Down about $700,000 over last year and on the hook now for purchasing more equipment and things that Central Office once provided, Portage Park officials told CPS they’ll spend the money on supplies, Benson said, since the school of about 1,100 kids also had about $60,000 of its cell tower lease money taken away and redistributed district-wide.

“Unfortunately, we’re so dwindled with the kids, what do you do?” she said. “I thought. ‘I’ll accept it but I’m not going away.’ The kids need it. We want the kids to come and have a good first day.”

CPS said it created two “clear and consistent” criteria to help elementary schools “located in every corner of the city” that saw particularly large cuts, and figured $100,000 roughly equaled a whole teaching position, $70,000 was about two-thirds of a position, and $35,000 helped pay for about a third. One criterion for giving the money was to help schools that saw a “decrease in student-based budgeting funding of more than 4 percent on top of the change in projected enrollment” plus a “significant cut in supplemental bilingual or magnet cluster positions.”

The other was for schools that saw a “decrease in student-based budgeting funding of more than 2 percent on top of change in projected enrollment, and fell below a certain threshold in the per-pupil amount of local funds allocated to the school.” Those local funds include board-funded programs, state poverty money or the actual student-based allocation.

If the per-pupil amount was less than $4,800, the school got $70,000 if its year-over-year reduction was between 2 percent and 4 percent, and $100,000 if year-over-year exceeded 4 percent.
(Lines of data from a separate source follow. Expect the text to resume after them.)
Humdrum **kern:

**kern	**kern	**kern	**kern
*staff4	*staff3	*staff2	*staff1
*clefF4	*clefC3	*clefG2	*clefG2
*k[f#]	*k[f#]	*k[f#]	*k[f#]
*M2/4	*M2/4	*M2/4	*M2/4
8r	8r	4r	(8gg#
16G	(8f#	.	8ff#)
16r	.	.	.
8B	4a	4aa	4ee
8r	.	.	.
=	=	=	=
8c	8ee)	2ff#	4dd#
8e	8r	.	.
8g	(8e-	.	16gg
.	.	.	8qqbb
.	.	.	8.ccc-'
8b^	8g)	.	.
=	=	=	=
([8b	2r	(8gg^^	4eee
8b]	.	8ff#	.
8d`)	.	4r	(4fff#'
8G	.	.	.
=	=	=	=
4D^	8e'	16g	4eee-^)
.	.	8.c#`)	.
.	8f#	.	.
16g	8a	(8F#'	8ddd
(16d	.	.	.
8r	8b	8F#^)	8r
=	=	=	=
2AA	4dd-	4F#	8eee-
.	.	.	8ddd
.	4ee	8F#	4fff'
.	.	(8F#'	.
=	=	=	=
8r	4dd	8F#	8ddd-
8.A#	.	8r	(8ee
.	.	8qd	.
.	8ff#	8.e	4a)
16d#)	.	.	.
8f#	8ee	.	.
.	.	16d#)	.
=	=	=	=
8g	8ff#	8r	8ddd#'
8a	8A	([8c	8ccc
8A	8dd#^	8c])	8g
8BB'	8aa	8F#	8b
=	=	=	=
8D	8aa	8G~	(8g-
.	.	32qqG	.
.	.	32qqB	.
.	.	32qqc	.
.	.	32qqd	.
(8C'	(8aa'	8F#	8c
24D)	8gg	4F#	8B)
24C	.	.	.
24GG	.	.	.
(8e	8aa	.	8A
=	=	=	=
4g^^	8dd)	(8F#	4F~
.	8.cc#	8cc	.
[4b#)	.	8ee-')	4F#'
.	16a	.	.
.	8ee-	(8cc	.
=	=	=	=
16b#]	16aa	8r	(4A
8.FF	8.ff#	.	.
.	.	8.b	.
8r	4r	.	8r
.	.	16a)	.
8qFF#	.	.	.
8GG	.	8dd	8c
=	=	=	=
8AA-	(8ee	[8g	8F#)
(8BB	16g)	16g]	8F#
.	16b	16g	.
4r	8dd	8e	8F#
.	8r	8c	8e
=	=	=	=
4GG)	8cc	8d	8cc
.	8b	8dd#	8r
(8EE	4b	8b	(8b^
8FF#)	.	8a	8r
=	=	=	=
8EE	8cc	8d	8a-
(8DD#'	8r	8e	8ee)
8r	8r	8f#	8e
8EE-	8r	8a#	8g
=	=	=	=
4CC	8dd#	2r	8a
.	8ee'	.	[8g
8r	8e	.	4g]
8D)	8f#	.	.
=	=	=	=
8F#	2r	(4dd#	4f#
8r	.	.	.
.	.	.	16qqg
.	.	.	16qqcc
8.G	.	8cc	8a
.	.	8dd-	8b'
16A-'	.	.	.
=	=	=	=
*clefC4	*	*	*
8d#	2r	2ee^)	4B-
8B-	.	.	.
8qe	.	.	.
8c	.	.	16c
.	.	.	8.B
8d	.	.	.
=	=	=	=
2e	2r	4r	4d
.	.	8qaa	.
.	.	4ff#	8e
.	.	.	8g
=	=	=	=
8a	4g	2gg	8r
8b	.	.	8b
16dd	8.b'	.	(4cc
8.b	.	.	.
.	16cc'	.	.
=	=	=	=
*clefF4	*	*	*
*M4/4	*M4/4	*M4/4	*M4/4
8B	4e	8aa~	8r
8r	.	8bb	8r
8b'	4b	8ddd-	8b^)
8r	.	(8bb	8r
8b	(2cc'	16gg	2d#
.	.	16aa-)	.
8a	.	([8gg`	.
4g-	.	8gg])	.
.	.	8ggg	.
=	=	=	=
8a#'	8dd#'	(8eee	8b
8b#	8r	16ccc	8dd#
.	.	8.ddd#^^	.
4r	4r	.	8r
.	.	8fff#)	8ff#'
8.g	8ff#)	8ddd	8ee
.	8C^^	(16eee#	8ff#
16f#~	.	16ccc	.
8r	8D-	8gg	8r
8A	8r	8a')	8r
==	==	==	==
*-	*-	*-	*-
And if the per-pupil amount was between $4,800 and $5,000, a school got $35,000 if its year-over-year reduction was between 2 percent and 4 percent, and $70,000 if its year-over-year reduction was greater than 4 percent, according to the district.
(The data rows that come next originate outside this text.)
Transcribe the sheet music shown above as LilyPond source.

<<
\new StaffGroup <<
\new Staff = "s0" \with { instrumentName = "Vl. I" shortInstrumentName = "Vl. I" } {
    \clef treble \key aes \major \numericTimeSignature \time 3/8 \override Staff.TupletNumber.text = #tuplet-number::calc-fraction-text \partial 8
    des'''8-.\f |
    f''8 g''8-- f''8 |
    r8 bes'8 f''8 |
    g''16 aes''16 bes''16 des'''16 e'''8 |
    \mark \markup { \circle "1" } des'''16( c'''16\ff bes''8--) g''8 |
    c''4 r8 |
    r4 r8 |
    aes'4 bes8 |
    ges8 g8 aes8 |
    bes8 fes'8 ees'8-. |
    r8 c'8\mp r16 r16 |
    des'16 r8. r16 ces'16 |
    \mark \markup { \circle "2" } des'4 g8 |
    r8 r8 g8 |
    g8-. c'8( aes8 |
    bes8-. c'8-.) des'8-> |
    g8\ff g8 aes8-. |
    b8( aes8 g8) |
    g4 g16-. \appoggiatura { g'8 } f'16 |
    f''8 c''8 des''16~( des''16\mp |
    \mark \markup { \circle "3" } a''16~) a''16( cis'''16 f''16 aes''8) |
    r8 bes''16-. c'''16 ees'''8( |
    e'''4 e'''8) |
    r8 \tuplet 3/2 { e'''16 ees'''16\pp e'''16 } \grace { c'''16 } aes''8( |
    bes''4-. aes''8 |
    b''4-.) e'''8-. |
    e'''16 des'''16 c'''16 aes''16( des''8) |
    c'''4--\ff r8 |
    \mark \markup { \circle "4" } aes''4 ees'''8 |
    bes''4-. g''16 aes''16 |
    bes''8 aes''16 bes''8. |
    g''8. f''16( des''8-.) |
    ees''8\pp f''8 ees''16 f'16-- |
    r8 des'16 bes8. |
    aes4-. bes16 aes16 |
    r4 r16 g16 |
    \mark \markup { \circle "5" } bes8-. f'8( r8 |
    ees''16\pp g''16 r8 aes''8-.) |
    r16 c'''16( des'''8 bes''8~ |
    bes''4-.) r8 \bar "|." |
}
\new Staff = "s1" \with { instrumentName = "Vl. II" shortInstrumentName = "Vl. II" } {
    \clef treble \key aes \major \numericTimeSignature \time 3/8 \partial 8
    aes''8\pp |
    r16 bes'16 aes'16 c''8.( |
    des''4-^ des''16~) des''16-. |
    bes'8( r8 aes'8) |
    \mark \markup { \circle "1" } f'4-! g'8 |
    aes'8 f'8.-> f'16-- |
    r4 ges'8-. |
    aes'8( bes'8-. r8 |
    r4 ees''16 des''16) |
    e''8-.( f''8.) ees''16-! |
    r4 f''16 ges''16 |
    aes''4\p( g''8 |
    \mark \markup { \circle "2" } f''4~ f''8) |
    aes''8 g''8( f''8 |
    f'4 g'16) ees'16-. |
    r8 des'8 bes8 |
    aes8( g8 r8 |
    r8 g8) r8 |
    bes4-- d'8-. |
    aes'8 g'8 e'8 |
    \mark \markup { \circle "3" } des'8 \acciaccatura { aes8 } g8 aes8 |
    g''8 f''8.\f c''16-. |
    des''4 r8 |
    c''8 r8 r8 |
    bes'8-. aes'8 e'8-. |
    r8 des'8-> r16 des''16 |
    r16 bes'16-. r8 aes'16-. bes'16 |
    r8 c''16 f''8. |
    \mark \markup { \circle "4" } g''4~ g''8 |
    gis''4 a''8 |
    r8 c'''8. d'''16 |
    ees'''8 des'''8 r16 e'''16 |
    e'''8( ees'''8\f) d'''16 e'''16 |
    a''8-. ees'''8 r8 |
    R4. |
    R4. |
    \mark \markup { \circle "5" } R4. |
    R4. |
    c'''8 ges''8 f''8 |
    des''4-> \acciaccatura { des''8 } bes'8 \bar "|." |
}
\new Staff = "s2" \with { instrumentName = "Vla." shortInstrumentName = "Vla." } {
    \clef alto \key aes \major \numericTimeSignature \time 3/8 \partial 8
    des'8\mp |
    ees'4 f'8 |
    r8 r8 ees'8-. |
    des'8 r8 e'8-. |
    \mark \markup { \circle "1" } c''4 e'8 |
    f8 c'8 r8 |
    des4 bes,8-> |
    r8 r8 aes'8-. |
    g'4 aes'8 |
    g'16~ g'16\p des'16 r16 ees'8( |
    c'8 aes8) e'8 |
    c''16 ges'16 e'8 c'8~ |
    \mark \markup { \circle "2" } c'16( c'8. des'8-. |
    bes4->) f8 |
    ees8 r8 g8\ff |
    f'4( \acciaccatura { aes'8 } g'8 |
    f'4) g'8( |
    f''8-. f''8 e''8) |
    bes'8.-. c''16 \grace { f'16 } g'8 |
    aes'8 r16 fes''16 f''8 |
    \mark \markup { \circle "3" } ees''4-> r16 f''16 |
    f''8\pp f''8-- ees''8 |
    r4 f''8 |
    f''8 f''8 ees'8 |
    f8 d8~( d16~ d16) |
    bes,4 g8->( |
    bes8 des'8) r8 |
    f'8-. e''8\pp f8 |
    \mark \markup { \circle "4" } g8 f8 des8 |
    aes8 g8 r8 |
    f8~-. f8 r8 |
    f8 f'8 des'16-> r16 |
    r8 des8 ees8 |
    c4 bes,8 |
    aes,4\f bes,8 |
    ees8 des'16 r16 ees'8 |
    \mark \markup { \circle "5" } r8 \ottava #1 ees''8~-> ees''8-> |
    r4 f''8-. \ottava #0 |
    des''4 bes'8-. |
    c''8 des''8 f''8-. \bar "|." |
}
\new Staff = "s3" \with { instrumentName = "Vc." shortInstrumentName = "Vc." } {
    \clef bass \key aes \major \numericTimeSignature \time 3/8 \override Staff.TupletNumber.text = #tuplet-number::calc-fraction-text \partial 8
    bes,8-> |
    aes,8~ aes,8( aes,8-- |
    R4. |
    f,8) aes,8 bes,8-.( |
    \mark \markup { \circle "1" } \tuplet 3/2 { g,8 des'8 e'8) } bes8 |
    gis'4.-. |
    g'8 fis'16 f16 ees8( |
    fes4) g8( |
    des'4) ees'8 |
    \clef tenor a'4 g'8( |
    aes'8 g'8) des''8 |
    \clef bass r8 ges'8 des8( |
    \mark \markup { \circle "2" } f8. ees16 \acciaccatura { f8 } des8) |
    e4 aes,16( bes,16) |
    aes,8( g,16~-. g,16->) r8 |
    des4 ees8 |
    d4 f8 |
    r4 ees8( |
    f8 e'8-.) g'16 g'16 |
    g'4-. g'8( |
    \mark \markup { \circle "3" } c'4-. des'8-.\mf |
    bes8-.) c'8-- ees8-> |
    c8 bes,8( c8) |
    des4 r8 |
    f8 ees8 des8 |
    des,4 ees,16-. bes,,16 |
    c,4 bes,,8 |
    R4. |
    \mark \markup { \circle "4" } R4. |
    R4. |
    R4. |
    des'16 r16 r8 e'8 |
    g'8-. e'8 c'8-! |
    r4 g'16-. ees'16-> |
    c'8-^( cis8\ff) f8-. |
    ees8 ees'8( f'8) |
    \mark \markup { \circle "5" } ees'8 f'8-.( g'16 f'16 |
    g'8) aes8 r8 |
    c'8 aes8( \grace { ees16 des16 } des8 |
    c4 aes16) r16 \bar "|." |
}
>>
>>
“Funds went to the schools that were already receiving the least amount of local funds on a per-pupil basis,” CPS spokeswoman Kelley Quinn said. “This funding formula was blind to schools or neighborhoods and is based on a very principled set of criteria. To say that some schools were given additional money for any other reason is illogical.

“The fact that North Lawndale was the biggest beneficiary of the funds makes it clear that this was not targeted to any one area but instead went to schools with the greatest need,” she said.
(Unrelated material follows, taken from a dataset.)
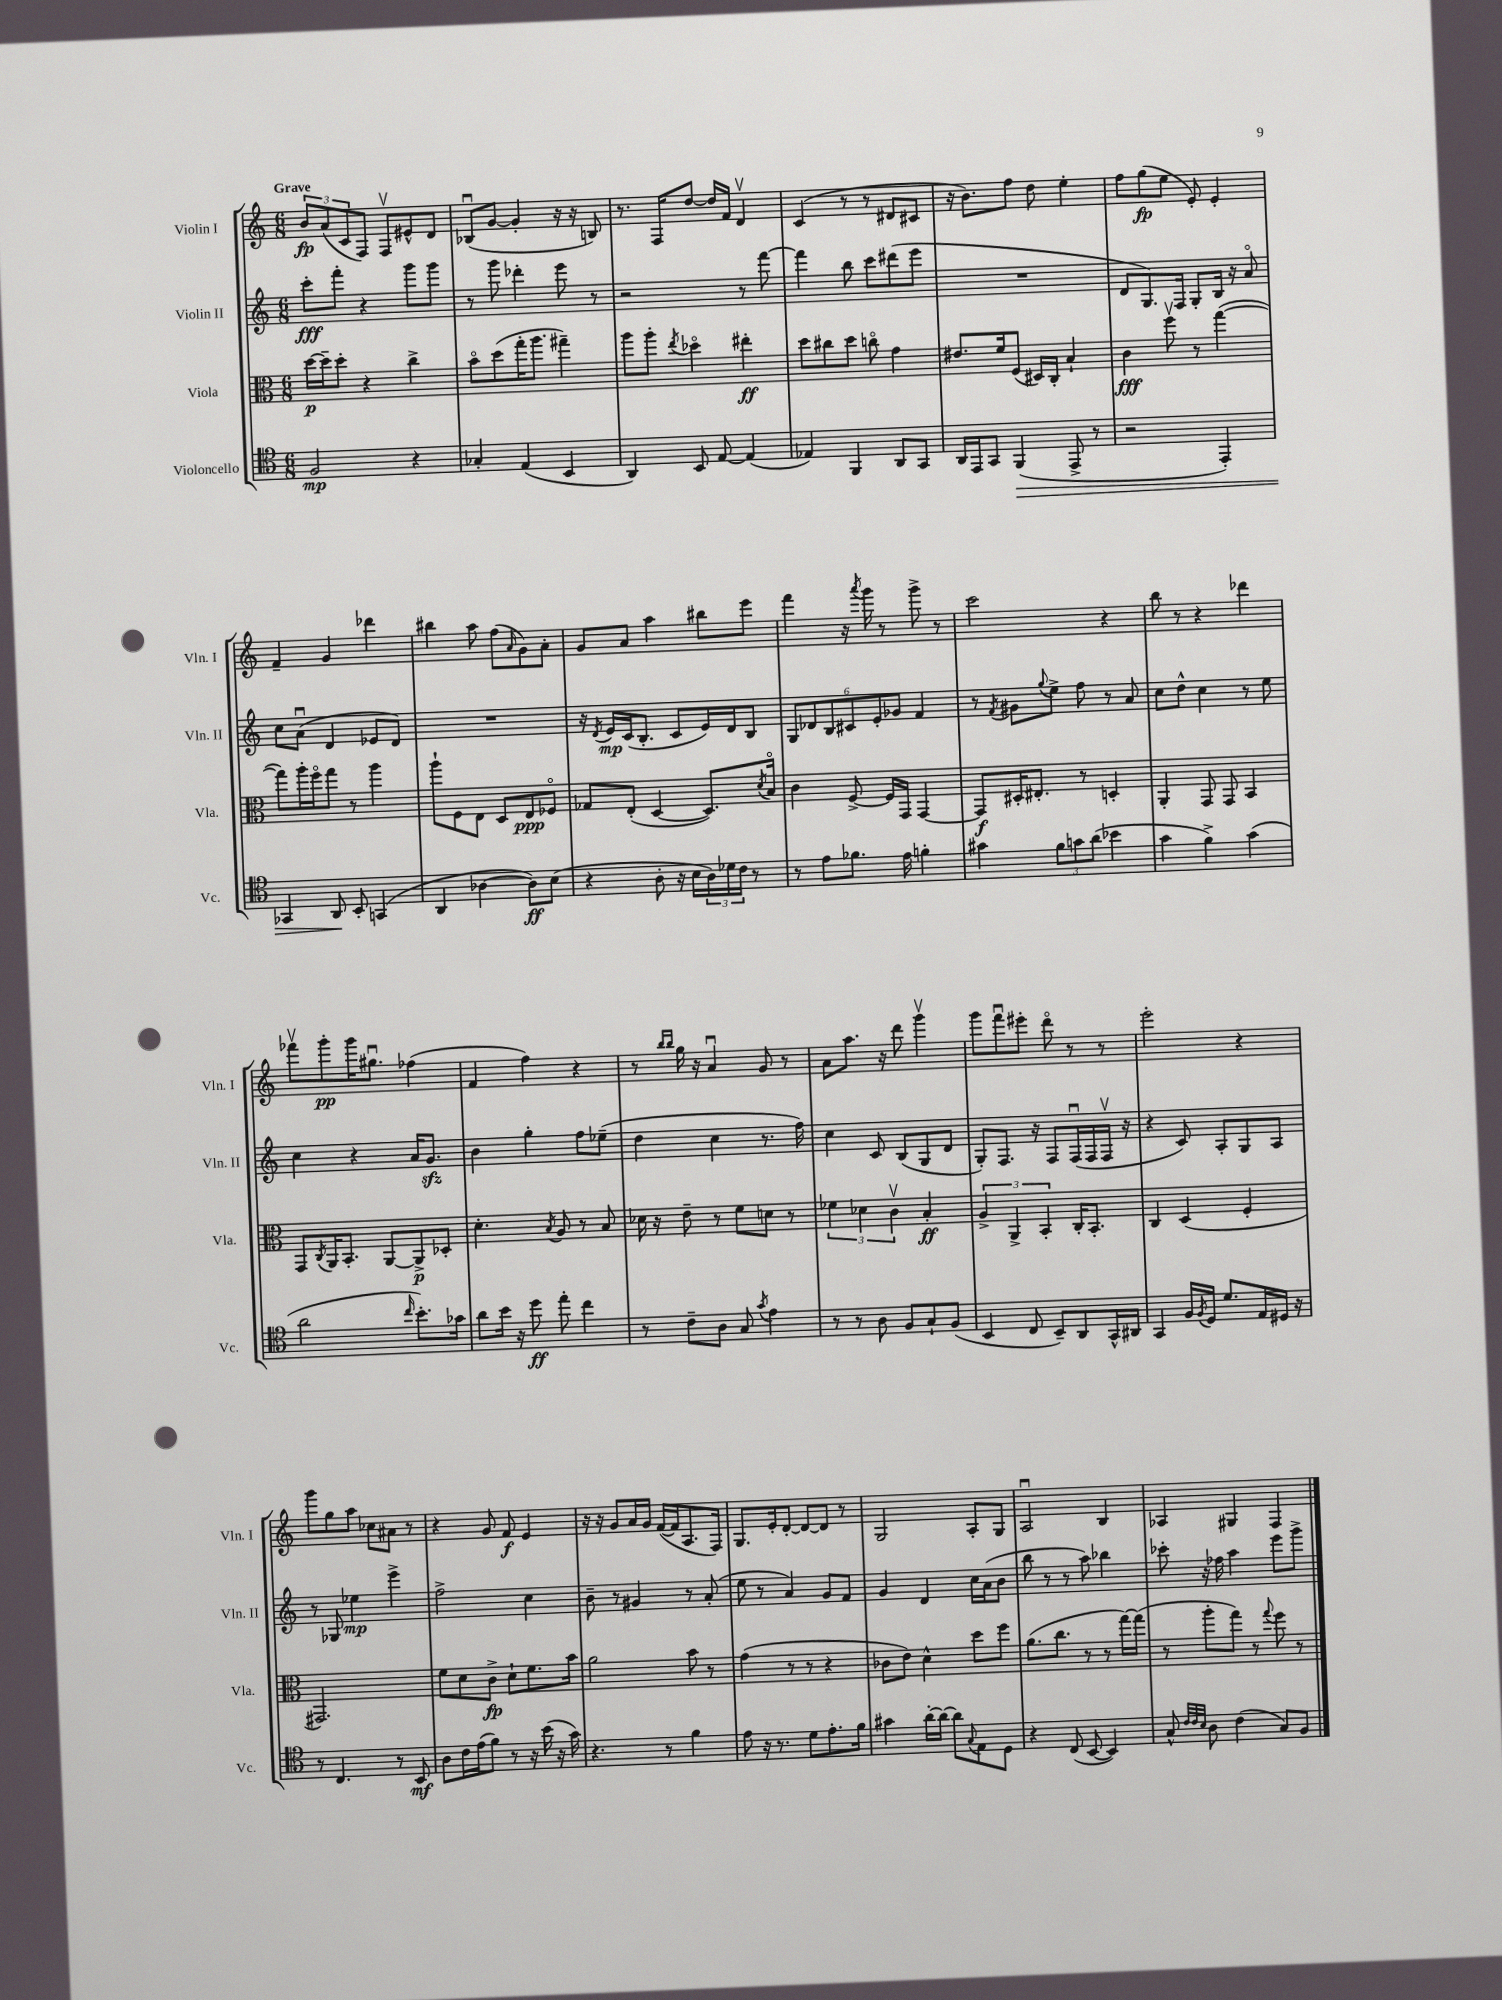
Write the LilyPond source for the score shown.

And for its high schools, the district gave out a flat $40 extra per student enrolled.

So hard-hit Kelly High School, down some $4 million from last year and so far losing 23 teachers after CPS projected an enrollment drop, didn’t qualify for any lump sum.

“For us, that’s a whole nother position, another teacher in the building, another adult for our students to have access to,” said Carolyn Brown, a teacher LSC rep at Kelly. “It may not seem like a lot, but from our perspective, everything that was taken from us was a huge blow to our students.”

The orchestra teacher who was laid off takes with him the entire orchestra program, she said.

“One person, one human being translates into more than just a job at Kelly,” she said.

Kate Schott Bolduc, who heads the Common Sense coalition of LSCs said she couldn’t tell whether the list of 135 was fair because a clear picture has yet to emerge of school budgets.

“If the North Side schools received more money just because they’re on the North Side, that would be a problem, but I can’t say that happened,” said Bolduc, also an LSC member of Blaine Elementary, which was awarded $100,000, but then rejected it saying it wasn’t enough. “Our mission is for all CPS schools from the South, West and North Sides are fairly funded. There are some schools in our coalition that could have used a grant, even a $35,000 grant.”

Like Kellogg Elementary School on the Far South Side, which is still short half a teacher position to be able to open on Aug. 26, she said.

Ericson Elementary School, one of a handful spared from closing, didn’t make the cut, either.

“That’s ridiculous,” LSC member Roy Baldon said first of his West Side school’s absence from the list, then repeated himself when he learned of the North Side’s apparent advantage. “That’s crazy.”